Hommage à Ibrahima Kalil Keira : « Il laisse derrière lui des enfants trop jeunes… et un pays tout entier qui pleure un talent devenu trop vite un souvenir » (Rose Pola Pricemou)
À la suite des inondations meurtrières survenues dans la nuit du mardi 30 au mercredi 31 juillet à Conakry, un hommage émouvant a été rendu ce vendredi 1er août 2025 à Ibrahima Kalil Keira, Directeur Général Adjoint de l’Agence Nationale de la Sécurité des Systèmes d’Information (ANSSI), emporté par les eaux. Le bilan de cette tragédie fait état de 15 morts, 3 personnes portées disparues et d’importants dégâts matériels.

Le symposium en mémoire du défunt s’est tenu au siège de l’ARPT en présence de membres du gouvernement, de collaborateurs, d’amis et de membres de la famille. Tous sont venus saluer la mémoire d’un homme unanimement reconnu pour son professionnalisme, sa compétence et son engagement pour le développement numérique de la Guinée.
La ministre des Postes, des Télécommunications et de l’Économie numérique, Rose Pola Pricemou, a livré un témoignage particulièrement poignant.

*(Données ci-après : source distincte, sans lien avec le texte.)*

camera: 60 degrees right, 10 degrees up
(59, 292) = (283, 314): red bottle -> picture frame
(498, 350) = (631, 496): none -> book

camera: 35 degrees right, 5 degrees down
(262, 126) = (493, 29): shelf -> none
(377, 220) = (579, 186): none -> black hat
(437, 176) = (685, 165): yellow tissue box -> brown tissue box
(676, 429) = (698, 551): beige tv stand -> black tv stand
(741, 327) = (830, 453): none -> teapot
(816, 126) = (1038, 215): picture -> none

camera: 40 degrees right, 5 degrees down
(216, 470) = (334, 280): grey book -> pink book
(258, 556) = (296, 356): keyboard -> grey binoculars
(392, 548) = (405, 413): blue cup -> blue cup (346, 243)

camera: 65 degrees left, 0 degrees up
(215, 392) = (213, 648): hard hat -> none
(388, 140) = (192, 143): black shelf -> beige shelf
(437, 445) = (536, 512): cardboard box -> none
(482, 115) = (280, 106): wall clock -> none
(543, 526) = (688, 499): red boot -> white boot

« Je prends la parole aujourd’hui pour rendre hommage à un homme d’exception, un collègue, un frère, un patriote, un pilier de notre écosystème numérique, fauché bien trop tôt, brutalement, par les intempéries qui ont endeuillé notre capitale. Ibrahima Kalil Keira était un cadre brillant, un esprit vif, une âme profondément humaine. Il avait fait le choix, rare et noble, de quitter le confort d’une vie en France pour revenir servir son pays », a-t-elle déclaré avec émotion.
Poursuivant son hommage, la ministre a évoqué la douleur laissée par ce départ brutal :
« Il laisse derrière lui des enfants trop jeunes, une épouse, une mère meurtrie aux États-Unis, des collègues effondrés… et un pays tout entier qui pleure un talent devenu trop vite un souvenir. Mais ce souvenir, nous ne le laisserons pas s’effacer. Il vivra dans les projets qu’il a lancés, dans les jeunes qu’il a formés, dans les combats que nous poursuivons. Il vivra dans cette Semaine du numérique 2025 qu’il préparait avec tant d’enthousiasme et qu’il ne verra malheureusemen pas. Comme il l’écrivait en janvier dernier :
« Peut-être que tu n’existeras pas dans le futur pour lequel tu te stresses. » Mais nous, nous y penserons pour deux et nous t’y honorerons comme il se doit peut-être à travers un prix qui portera ton nom. Ton nom restera gravé dans notre histoire, et ton sourire, lui, ne s’éteindra jamais. Que Dieu t’accueille dans Sa lumière et te récompense pour tout ce que tu as donné à ton pays. »

Une prière funèbre est prévue à la mosquée de Nongo, avant l’inhumation d’Ibrahima Kalil Keira au cimetière de Contéyah.